Last night I attended a seminar and film about human trafficking. I knew it was an increasing problem, because of all the tweets I have seen, so I wanted to know more. Sometimes ignorance is bliss, but if we don’t do something, hundreds of girls ages 12 to 14 who have been brainwashed to believe their pimp loves them would not get any help. “The average age a child is lured into prostitution is 13 years old. Experts estimate at least 100,000 American juveniles are victimized through prostitution in the U.S. each year.” (Handout from Protected Innocence Initiative)
If you see a situation in which a child may be a victim of trafficking, please report it to the police immediately. According to Child Victims of Human Trafficking Fact Sheet, everyone needs to know how to recognize a victim of trafficking.
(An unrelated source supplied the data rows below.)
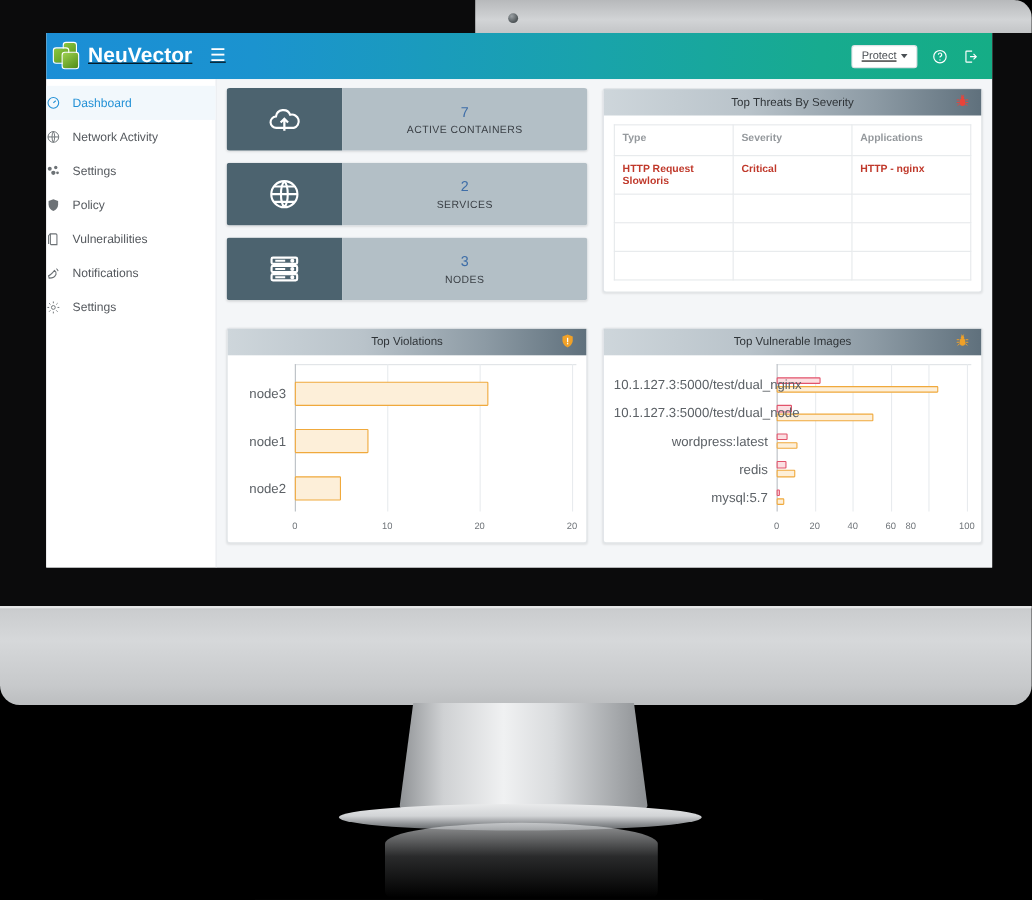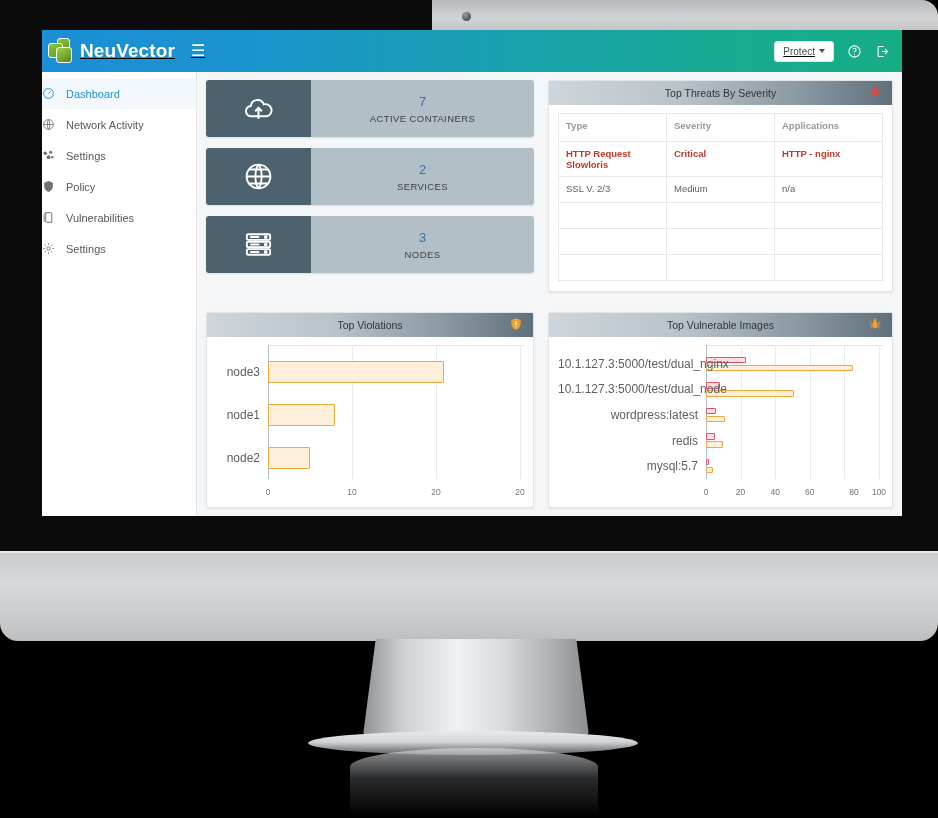--- a/index.html
+++ b/index.html
@@ -364,11 +364,6 @@
                       <td>HTTP Request Slowloris</td>
                       <td>Critical</td>
                       <td>HTTP - nginx</td>
-                    </tr>
-                    <tr>
-                      <td>SSL V. 2/3</td>
-                      <td>Medium</td>
-                      <td>n/a</td>
                     </tr>
                     <tr>
                       <td></td>

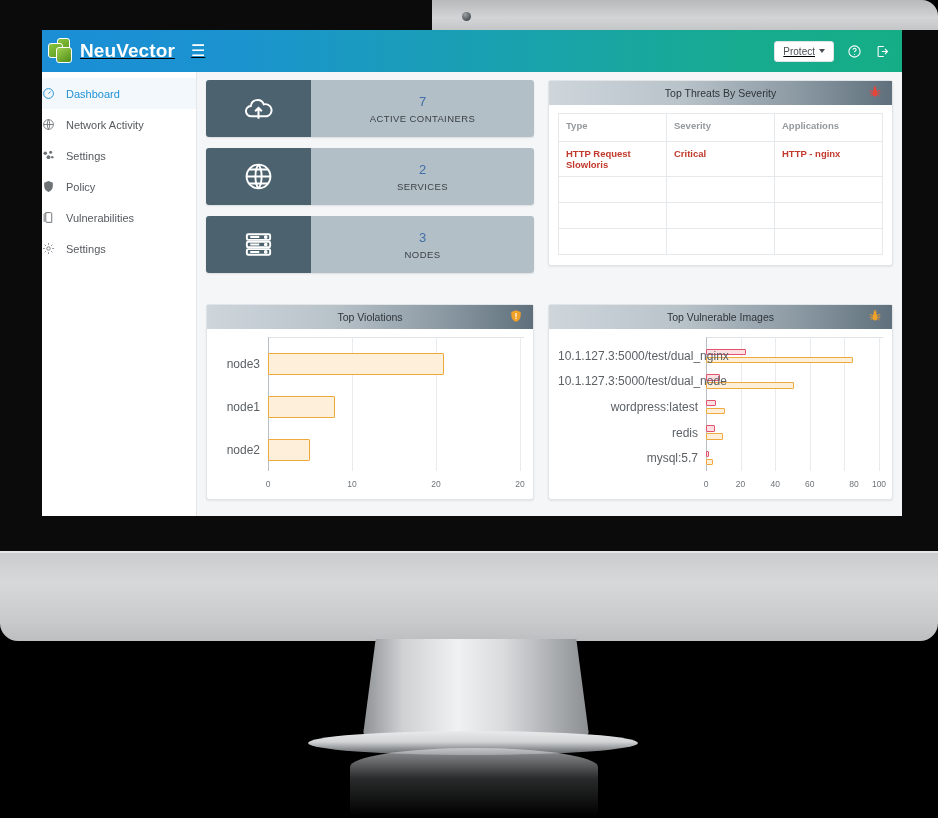--- a/index.html
+++ b/index.html
@@ -274,6 +274,15 @@
           <span>Vulnerabilities</span>
         </div>
 
+        <div class="nav-item">
+          <span class="nav-ico">
+            <svg viewBox="0 0 24 24" fill="none" stroke="currentColor" stroke-width="1.8">
+              <path d="M4 16c3-1 6-4 10-9 2 1.5 3 4 2.5 6.5C15 18 9 20 5 20l-1-4z"></path>
+              <path d="M17 4c1.6 1 2.6 2.6 3 4.4"></path>
+            </svg>
+          </span>
+          <span>Notifications</span>
+        </div>
 
         <div class="nav-item">
           <span class="nav-ico">

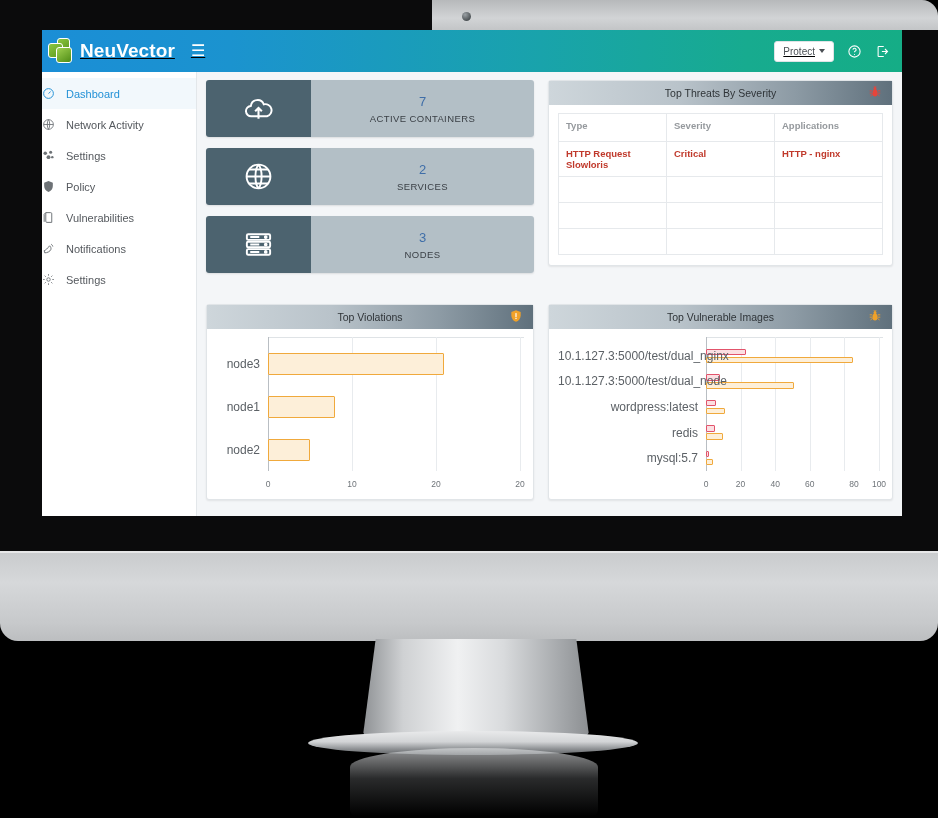--- a/index.html
+++ b/index.html
@@ -396,7 +396,7 @@
           </div>
         </div>
 
-        <div class="row" style="margin-top:20px;">
+        <div class="row" style="margin-top:14px;">
 
           <div class="col-left">
             <div class="panel">

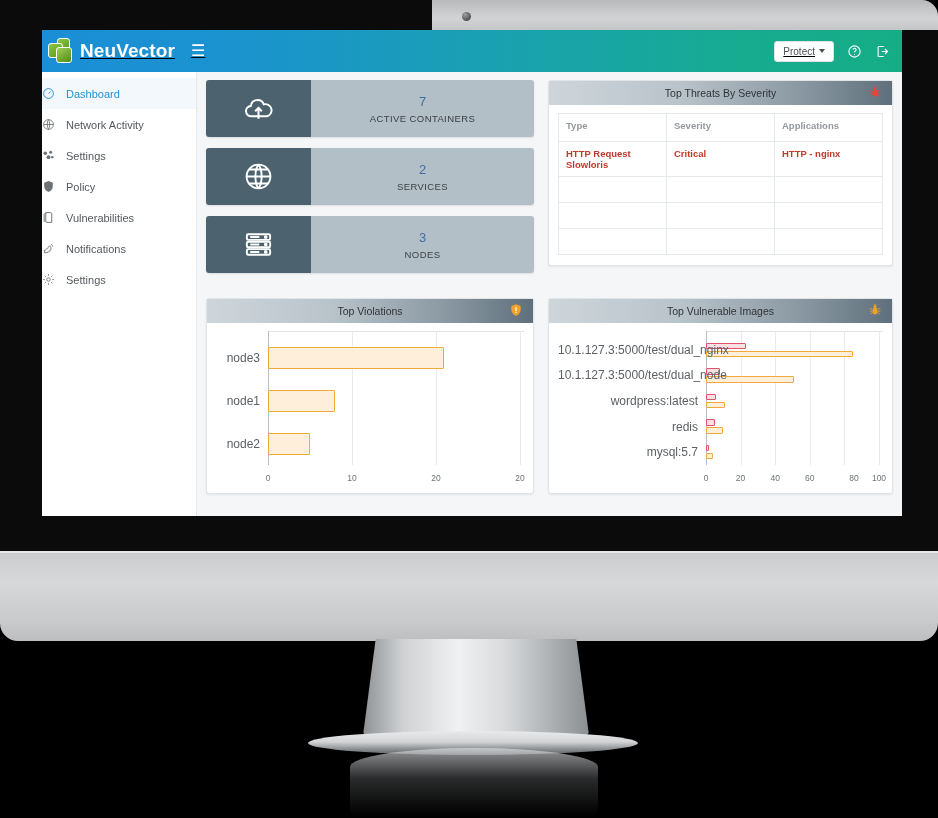--- a/index.html
+++ b/index.html
@@ -467,7 +467,7 @@
                       <div class="gline" style="left: 251.8px;"></div>
                       <div class="xtick" style="left: 251.8px;">60</div>
                       <div class="gline" style="left: 286.4px;"></div>
-                      <div class="xtick" style="left: 296px;">80</div>
+                      <div class="xtick" style="left: 270px;">80</div>
                       <div class="gline" style="left: 321px;"></div>
                       <div class="xtick" style="left: 321px;">100</div>
                     </div>

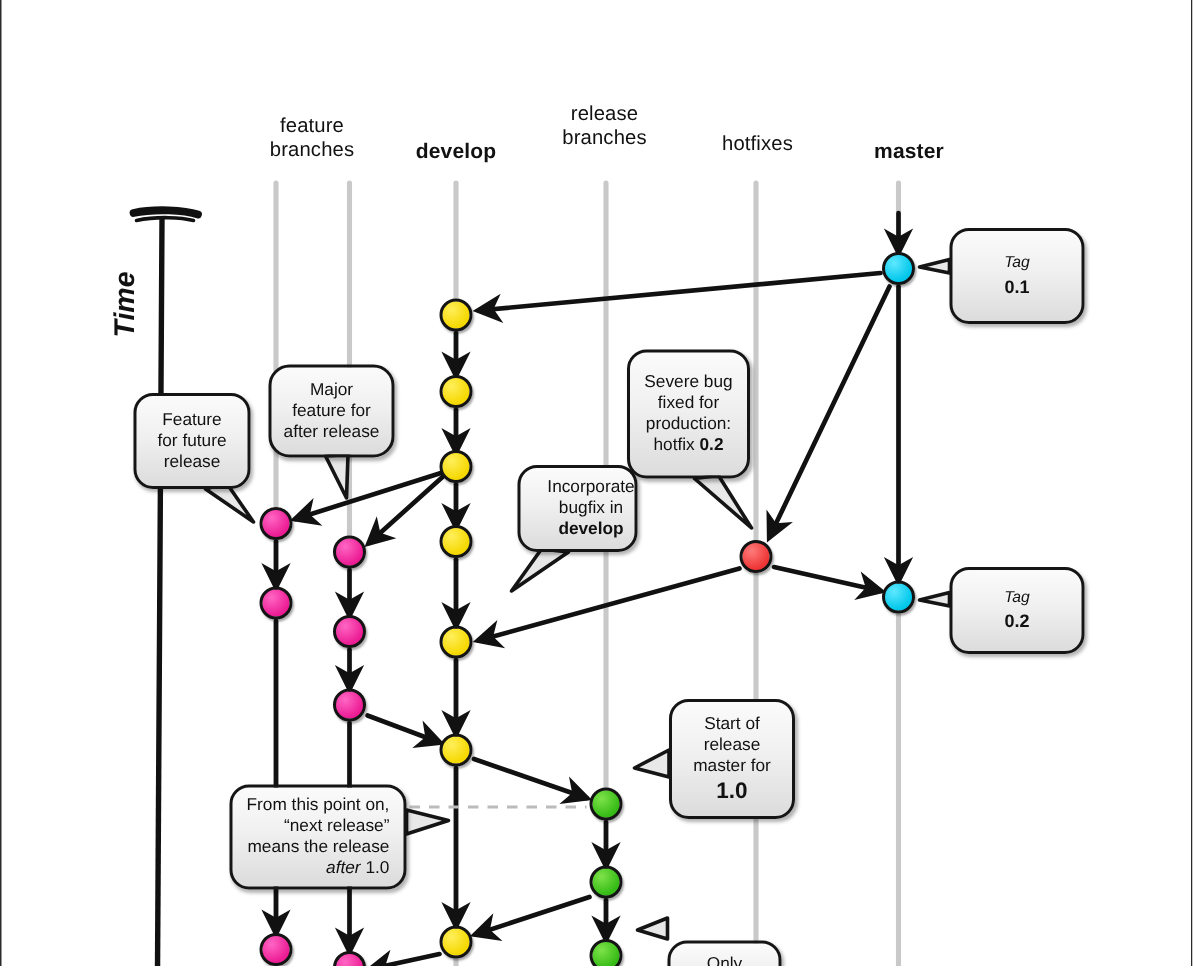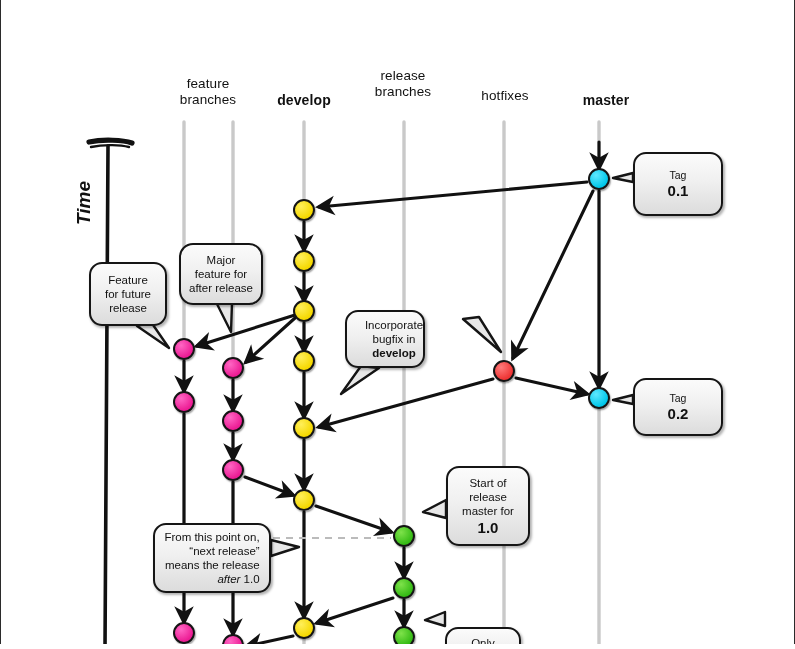--- a/index.html
+++ b/index.html
@@ -31,7 +31,7 @@
     text-align:center;color:#111;font-size:11.5px;line-height:14px;
     padding:4px 6px;z-index:30;
   }
-  .callout .tagline{font-size:10.5px;display:block;}
+  .callout .tagline{font-size:10.5px;display:block;font-style:italic;}
   .callout .tagval{font-size:15px;font-weight:bold;display:block;line-height:18px;}
   .callout b{font-weight:bold;}
   .callout i{font-style:italic;}

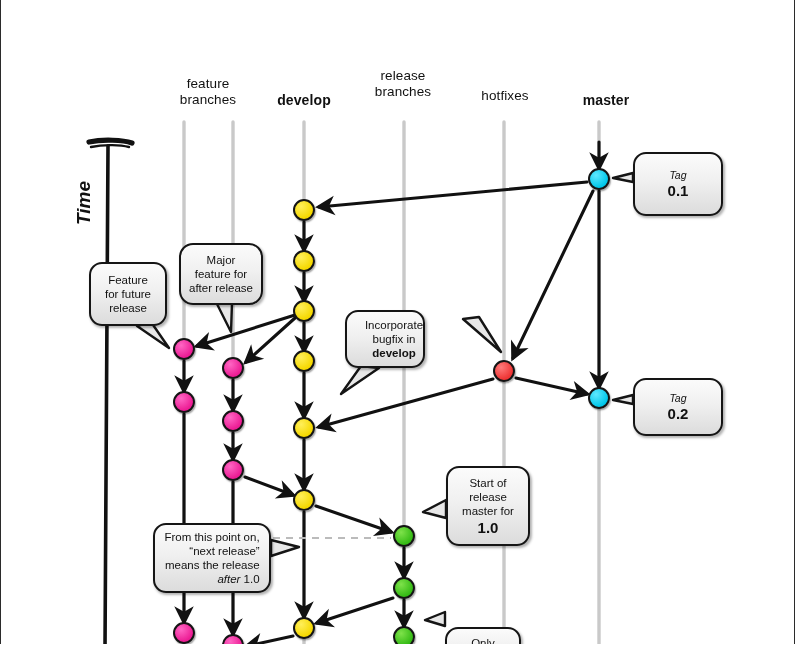--- a/index.html
+++ b/index.html
@@ -32,7 +32,7 @@
     padding:4px 6px;z-index:30;
   }
   .callout .tagline{font-size:10.5px;display:block;font-style:italic;}
-  .callout .tagval{font-size:15px;font-weight:bold;display:block;line-height:18px;}
+  .callout .tagval{font-size:12px;font-weight:bold;display:block;line-height:18px;}
   .callout b{font-weight:bold;}
   .callout i{font-style:italic;}
 

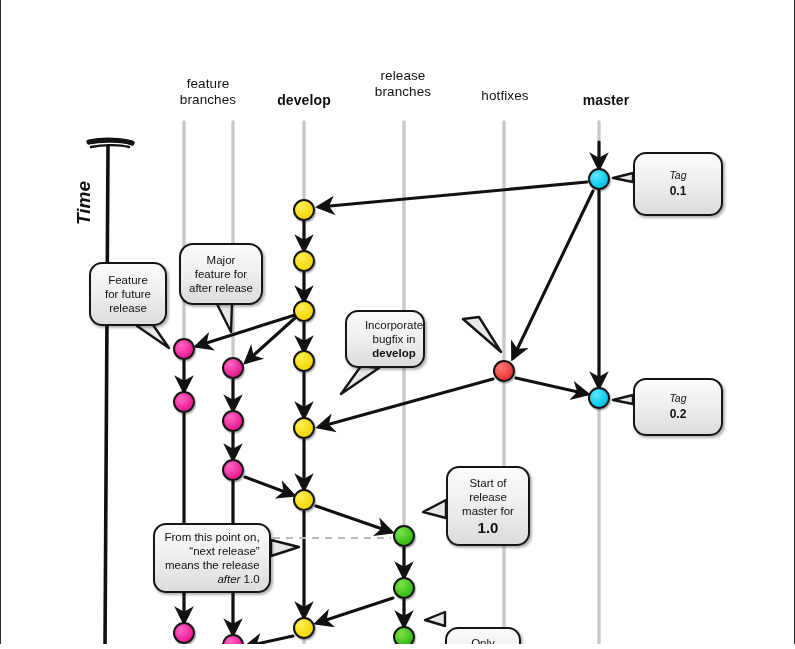--- a/index.html
+++ b/index.html
@@ -222,6 +222,16 @@
     </div>
   </div>
 
+  <div class="callout" style="left:417px;top:233px;width:82px;height:86px;">
+    <div>
+      <div>Severe bug</div>
+      <div>fixed for</div>
+      <div>production:</div>
+      <div>
+        <span>hotfix </span><b>0.2</b>
+      </div>
+    </div>
+  </div>
 
   <div class="callout" style="left:445px;top:466px;width:84px;height:80px;">
     <div>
“Traffickers frequently confiscate their victims’ immigration and identification documents. Traffickers frequently instill in their victims a fear of government officials – particularly law enforcement and immigration officers. These are two of the challenges in identifying victims of trafficking. But whether you are a law enforcement officer, health care professional or a social service provider, there are clues that can alert you to a victim:
Child victims of labor trafficking are often hungry or malnourished to the extent that they may never reach their full height, many have poorly formed or rotting teeth, and later may experience reproductive problems.
The psychological signs of torture are helplessness, shame and humiliation, shock, denial and disbelief, disorientation and confusion, and anxiety disorders including post -traumatic disorder, phobias, panic attacks and depression.
Environmental facters including whether the child is living at the workplace or with the employer, living with mulitiple people in a cramped space, and attending school sproadically or not at all, or has a significant gap of schooling in the U.S.
Victims may experience Traumatic Bonding (Stockholm Syndrome) – a form of coercive control in which the perpetrator instills in the victim fear as well as gratitude for being allowed to live or for other perceived favors, however small.
Traffickers of children are sometimes family members, or may sometimes condition their victims to refer to them by familial titles (e.g. uncle, aunt, counsin).”
Please be on the look-out for victims, especially children who find themselves caught in this nightmare of a trap and if you even suspect that you see or know a child who is being sold into sex slavery, call the police.